The Frieze tents have been erected once again! Bright, shiny fluorescent lights—booth after booth of works snowballing into a multitude of sensory impressions.
A succession of consumables forcibly enter ears, eyes, and noses, swirling into a mixture of excitement and wonder but also the unavoidable cynicism at seeing the materialisation of the uber-capitalist art market into a buzzing, swarming, seemingly ceaseless barrage of art.

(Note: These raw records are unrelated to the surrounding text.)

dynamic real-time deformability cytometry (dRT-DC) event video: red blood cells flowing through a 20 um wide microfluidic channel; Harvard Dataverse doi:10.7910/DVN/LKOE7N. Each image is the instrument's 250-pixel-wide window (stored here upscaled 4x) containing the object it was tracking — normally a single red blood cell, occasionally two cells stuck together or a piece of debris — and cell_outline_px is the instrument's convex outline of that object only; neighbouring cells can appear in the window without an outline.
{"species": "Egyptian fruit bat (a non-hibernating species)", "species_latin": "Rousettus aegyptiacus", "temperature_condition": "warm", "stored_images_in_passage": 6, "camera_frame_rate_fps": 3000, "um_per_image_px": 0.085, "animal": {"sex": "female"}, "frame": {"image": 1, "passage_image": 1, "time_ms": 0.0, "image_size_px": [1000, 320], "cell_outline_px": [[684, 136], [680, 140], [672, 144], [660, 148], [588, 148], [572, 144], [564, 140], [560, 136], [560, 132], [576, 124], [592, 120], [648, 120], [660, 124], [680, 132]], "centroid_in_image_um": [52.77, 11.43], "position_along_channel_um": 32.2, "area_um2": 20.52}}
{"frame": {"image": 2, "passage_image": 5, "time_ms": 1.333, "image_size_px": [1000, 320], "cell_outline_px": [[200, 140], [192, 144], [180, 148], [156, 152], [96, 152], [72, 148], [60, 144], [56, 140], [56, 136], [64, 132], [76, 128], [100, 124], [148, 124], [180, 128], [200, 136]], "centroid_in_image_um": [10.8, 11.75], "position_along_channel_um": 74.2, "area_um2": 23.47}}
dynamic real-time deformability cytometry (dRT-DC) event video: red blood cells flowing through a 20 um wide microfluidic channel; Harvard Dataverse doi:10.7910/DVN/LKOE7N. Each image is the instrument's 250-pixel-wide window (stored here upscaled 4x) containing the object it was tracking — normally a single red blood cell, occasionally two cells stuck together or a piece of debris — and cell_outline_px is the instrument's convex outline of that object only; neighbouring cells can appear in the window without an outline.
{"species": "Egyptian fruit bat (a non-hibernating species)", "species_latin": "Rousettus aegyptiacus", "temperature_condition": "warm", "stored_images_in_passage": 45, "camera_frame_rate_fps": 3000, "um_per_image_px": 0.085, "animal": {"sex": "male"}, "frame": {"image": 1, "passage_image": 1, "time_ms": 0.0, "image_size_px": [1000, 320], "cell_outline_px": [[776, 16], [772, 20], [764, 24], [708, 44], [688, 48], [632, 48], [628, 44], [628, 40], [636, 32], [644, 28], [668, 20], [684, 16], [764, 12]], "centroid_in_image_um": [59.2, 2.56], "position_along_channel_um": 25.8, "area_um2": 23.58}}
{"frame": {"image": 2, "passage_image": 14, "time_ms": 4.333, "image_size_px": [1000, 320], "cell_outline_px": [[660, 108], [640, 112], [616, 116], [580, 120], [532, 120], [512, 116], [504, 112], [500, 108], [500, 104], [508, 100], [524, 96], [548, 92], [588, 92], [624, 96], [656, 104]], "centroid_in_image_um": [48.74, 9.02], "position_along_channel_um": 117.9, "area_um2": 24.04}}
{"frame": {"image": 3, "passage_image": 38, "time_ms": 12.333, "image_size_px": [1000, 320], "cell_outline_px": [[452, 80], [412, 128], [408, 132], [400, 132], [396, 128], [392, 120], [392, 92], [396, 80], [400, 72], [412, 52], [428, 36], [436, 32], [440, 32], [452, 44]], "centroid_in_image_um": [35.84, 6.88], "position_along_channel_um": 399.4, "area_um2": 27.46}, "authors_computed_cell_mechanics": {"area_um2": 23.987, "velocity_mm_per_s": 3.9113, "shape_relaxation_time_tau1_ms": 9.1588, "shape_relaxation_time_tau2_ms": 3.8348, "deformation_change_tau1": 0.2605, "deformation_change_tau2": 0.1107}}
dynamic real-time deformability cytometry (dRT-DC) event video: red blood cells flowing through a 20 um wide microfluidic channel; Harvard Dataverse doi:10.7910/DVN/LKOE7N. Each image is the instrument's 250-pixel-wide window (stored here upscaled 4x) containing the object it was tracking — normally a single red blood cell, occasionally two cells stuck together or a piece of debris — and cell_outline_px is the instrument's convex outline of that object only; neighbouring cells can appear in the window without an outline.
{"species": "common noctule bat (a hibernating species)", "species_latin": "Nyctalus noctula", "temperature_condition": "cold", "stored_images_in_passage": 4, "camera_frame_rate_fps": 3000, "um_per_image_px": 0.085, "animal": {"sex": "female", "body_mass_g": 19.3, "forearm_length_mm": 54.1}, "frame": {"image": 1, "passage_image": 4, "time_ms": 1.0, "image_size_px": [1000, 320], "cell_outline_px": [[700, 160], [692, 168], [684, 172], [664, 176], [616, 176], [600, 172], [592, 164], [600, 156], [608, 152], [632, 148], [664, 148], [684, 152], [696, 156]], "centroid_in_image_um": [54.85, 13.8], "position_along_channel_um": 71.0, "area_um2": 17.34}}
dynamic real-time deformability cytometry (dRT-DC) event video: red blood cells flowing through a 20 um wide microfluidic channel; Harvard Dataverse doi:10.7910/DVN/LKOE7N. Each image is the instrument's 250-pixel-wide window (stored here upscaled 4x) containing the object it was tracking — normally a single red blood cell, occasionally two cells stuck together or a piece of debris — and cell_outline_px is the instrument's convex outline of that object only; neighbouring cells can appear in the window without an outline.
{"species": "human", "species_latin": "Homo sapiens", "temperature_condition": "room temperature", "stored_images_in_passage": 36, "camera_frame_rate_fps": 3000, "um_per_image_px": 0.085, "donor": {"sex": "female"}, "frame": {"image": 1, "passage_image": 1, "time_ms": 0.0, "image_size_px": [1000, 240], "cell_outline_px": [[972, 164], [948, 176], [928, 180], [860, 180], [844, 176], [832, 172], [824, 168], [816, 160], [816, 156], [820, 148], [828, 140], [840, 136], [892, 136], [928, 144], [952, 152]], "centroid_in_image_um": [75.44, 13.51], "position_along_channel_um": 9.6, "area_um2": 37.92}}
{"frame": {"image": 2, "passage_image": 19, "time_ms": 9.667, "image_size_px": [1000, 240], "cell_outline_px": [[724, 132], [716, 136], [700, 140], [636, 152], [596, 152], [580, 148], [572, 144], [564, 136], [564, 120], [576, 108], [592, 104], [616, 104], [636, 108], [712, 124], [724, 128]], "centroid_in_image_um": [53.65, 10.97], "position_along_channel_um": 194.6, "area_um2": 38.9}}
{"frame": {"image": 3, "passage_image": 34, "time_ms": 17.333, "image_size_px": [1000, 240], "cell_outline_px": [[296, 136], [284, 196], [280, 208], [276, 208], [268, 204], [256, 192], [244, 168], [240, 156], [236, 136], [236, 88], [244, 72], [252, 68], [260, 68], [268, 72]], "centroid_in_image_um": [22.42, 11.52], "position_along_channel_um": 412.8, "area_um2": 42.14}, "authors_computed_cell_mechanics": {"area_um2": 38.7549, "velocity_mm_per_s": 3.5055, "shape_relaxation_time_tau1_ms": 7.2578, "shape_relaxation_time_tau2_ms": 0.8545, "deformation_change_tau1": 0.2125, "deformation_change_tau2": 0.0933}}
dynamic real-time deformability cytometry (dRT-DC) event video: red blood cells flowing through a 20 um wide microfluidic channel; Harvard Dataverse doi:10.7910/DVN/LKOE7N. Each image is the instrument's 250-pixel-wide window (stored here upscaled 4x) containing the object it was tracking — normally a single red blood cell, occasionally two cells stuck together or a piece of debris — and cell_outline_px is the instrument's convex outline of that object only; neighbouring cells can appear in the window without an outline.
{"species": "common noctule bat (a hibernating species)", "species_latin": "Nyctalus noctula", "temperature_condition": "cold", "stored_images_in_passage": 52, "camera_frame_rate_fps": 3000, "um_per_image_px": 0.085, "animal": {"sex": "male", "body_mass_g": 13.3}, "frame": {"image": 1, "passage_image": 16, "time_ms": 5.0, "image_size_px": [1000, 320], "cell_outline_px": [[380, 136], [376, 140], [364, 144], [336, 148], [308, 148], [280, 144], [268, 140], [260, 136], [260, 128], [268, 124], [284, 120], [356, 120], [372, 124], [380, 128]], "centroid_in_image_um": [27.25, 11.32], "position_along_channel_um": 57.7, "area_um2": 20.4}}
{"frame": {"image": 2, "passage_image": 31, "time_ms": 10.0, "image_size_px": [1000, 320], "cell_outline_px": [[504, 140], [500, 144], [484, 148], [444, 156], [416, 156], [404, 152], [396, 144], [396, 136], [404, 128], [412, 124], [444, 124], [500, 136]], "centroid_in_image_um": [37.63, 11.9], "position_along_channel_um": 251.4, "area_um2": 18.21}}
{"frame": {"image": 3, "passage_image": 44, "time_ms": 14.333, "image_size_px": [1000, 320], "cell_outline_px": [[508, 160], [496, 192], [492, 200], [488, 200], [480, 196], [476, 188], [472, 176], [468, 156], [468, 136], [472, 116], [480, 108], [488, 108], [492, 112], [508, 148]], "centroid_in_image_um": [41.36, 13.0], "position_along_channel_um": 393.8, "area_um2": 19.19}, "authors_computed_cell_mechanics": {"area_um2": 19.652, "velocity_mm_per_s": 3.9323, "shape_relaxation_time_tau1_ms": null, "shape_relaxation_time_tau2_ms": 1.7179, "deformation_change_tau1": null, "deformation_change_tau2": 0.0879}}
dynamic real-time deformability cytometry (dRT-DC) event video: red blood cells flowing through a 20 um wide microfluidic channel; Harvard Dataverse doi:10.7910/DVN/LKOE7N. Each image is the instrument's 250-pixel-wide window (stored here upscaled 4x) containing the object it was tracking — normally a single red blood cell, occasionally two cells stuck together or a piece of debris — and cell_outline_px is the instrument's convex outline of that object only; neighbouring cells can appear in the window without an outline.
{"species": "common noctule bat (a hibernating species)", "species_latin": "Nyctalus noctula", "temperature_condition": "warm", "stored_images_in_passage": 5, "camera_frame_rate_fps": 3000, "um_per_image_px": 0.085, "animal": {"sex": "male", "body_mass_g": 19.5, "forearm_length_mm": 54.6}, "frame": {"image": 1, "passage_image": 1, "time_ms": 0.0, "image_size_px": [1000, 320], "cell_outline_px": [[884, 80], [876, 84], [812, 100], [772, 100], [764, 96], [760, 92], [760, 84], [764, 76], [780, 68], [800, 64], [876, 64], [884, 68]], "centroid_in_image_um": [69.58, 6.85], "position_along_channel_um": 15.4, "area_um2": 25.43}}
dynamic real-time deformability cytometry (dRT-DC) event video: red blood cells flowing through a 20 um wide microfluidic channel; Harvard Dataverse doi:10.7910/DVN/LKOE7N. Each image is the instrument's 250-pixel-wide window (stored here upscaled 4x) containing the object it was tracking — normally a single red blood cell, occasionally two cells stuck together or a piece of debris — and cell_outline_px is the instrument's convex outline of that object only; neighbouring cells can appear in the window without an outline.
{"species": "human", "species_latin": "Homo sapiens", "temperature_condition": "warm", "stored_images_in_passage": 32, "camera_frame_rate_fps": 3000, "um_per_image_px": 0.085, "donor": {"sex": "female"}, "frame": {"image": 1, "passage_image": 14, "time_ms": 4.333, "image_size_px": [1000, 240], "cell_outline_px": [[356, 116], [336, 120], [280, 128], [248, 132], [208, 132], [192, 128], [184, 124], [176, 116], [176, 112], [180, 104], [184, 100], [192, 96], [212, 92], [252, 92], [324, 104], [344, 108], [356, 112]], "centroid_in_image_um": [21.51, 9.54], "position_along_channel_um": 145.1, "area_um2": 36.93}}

Tom Humphrey’s ceramic works look like they could have been lifted out of an archaeological site from the future covered in Vesuvian dust:
Activity centres abound, as with Villa Design Group, setting up a veritable internet shop:
Santo Talone’s fountain, constructed from what he imagines the plumbing of architect Piero Portaluppi’s never realised fountains would have looked like, contain a curated show of coins designed by artists like Ryan Gander, Anne de Vries and John Baldessari who were asked to reconstruct a euro coin from memory.
(On a side note, the running water in the rest of the fair stopped working that day—imagine all the overjoyed bacilli hopping back and forth between the countless shaking hands.)
Jonathan P. Watts’ collaboration with two dancers who respond to his observations of the Frieze fair, read out loud by the performers while they translate his words into bodily gestures.
And, let’s not forget, the never-ending splay of the gradient.